Data section START

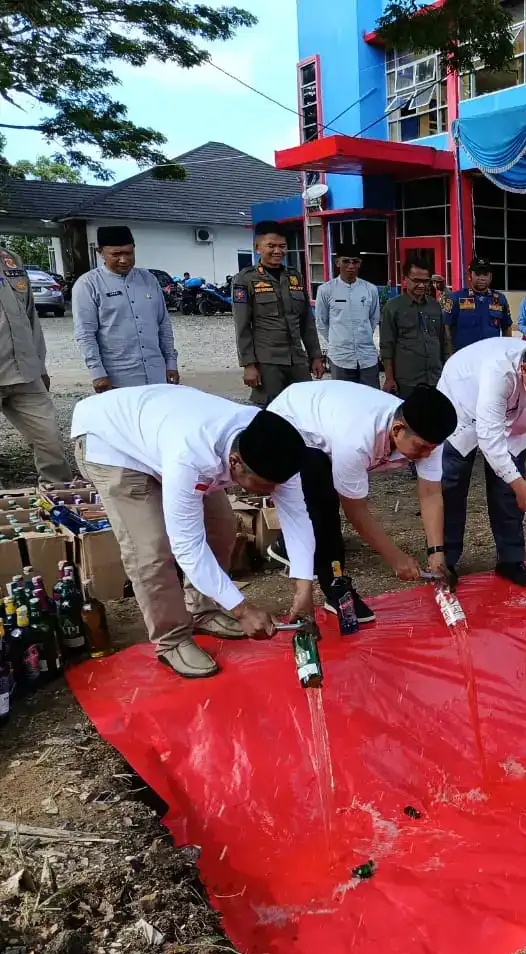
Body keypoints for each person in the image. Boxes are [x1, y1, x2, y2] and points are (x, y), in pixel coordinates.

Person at [70, 385, 315, 678]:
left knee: (222, 529)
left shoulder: (274, 448)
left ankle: (202, 608)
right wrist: (242, 610)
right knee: (151, 550)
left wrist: (304, 586)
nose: (273, 492)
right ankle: (171, 638)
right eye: (264, 485)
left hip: (161, 431)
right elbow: (187, 546)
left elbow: (298, 519)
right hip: (111, 441)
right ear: (235, 463)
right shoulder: (192, 455)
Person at [266, 381, 458, 619]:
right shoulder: (357, 439)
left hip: (328, 420)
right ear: (397, 429)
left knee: (324, 500)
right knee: (323, 502)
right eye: (422, 448)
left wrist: (436, 551)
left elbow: (430, 493)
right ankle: (335, 589)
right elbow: (355, 511)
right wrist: (395, 558)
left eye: (432, 448)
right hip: (291, 422)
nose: (427, 455)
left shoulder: (426, 435)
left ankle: (298, 550)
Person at [429, 329, 526, 587]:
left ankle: (511, 558)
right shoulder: (498, 371)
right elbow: (489, 437)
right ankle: (445, 559)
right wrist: (522, 486)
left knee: (508, 493)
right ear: (524, 368)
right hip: (462, 406)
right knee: (453, 484)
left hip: (512, 422)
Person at [0, 244, 74, 483]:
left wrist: (40, 367)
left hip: (25, 373)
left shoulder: (10, 259)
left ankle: (61, 501)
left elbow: (30, 315)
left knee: (50, 441)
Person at [73, 226, 178, 392]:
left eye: (128, 253)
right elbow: (85, 333)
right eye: (116, 254)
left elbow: (163, 324)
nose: (123, 260)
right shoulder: (88, 284)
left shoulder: (148, 280)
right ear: (100, 253)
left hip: (157, 376)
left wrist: (171, 363)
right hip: (117, 380)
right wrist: (97, 373)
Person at [233, 221, 325, 407]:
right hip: (267, 362)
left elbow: (307, 321)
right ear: (257, 248)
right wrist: (249, 365)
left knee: (303, 408)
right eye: (271, 246)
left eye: (282, 246)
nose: (277, 251)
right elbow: (242, 326)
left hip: (297, 359)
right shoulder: (245, 279)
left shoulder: (294, 277)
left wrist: (315, 356)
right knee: (270, 412)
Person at [314, 244, 380, 388]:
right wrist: (337, 341)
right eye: (346, 261)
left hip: (367, 357)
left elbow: (373, 319)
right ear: (337, 262)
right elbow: (321, 322)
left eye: (355, 261)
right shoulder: (326, 290)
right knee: (344, 401)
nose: (351, 266)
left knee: (371, 400)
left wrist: (363, 335)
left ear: (360, 264)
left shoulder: (370, 289)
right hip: (340, 358)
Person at [382, 256, 449, 396]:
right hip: (407, 382)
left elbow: (443, 341)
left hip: (435, 379)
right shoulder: (393, 307)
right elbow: (387, 346)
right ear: (405, 279)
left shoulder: (435, 306)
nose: (422, 286)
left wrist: (447, 372)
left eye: (426, 281)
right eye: (416, 281)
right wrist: (389, 378)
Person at [446, 258, 512, 351]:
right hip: (464, 358)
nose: (482, 278)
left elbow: (507, 328)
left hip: (490, 356)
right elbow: (446, 328)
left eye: (485, 274)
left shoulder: (500, 299)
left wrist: (506, 352)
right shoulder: (456, 298)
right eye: (477, 274)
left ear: (491, 277)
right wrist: (449, 354)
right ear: (470, 275)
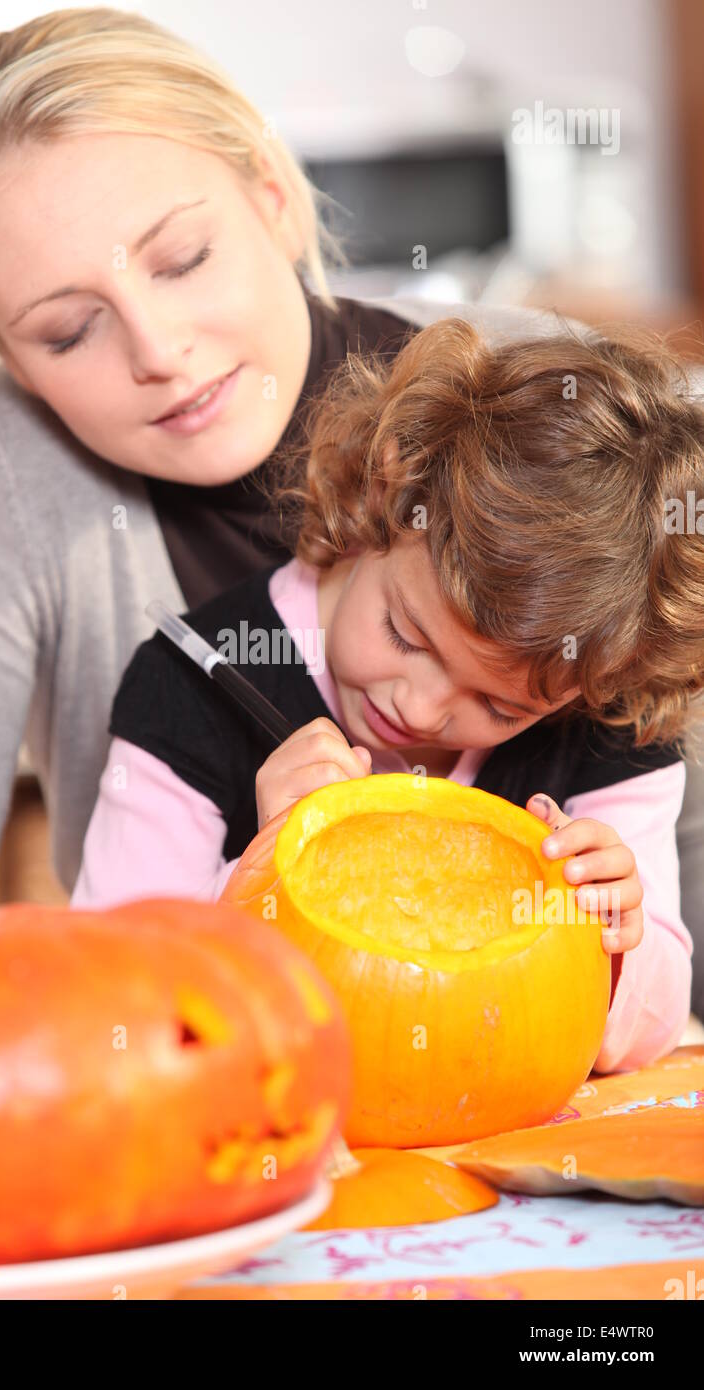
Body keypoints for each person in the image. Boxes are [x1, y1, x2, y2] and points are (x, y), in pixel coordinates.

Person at [0, 8, 703, 1031]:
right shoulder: (1, 473)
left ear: (268, 191)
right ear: (7, 359)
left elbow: (667, 877)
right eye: (66, 330)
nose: (157, 350)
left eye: (180, 258)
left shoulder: (539, 403)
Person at [71, 317, 704, 1074]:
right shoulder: (191, 686)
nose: (421, 711)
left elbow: (651, 1032)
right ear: (387, 494)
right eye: (407, 636)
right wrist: (261, 875)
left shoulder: (608, 712)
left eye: (501, 708)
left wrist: (617, 937)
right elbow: (111, 1002)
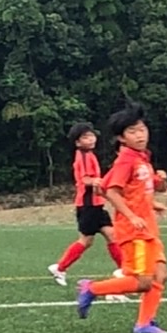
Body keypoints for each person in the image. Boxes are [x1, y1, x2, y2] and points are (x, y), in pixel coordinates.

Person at [76, 102, 167, 333]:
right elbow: (111, 191)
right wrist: (131, 214)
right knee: (143, 281)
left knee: (160, 275)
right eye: (132, 131)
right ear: (121, 137)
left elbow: (106, 186)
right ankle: (92, 288)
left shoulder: (141, 157)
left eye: (142, 129)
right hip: (134, 229)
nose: (140, 135)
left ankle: (144, 324)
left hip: (148, 227)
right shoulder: (126, 159)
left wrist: (153, 199)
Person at [49, 123, 126, 286]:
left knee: (112, 236)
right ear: (77, 142)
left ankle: (124, 271)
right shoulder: (83, 156)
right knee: (86, 241)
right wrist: (96, 181)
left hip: (97, 205)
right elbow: (85, 179)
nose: (91, 139)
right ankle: (60, 268)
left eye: (91, 135)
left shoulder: (89, 154)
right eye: (85, 137)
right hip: (88, 206)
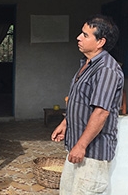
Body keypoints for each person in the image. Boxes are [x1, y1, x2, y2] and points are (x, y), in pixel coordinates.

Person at [51, 14, 124, 194]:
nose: (78, 37)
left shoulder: (106, 70)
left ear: (100, 42)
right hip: (77, 149)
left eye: (85, 35)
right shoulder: (87, 65)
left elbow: (101, 112)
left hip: (92, 153)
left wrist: (81, 146)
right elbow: (80, 101)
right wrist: (65, 122)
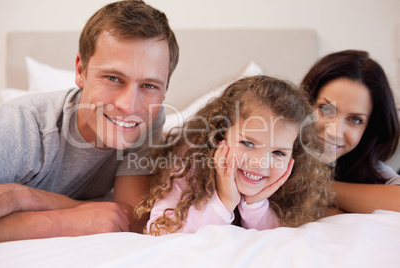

Data section END

## [What you are asked to do]
List each line of the records that holds the string "nose".

## [Exercise response]
nose: (273, 492)
nose: (427, 455)
nose: (123, 260)
nose: (277, 251)
nose: (351, 266)
nose: (422, 286)
nose: (482, 278)
nose: (157, 350)
nose: (421, 711)
nose: (140, 135)
nose: (91, 139)
nose: (78, 37)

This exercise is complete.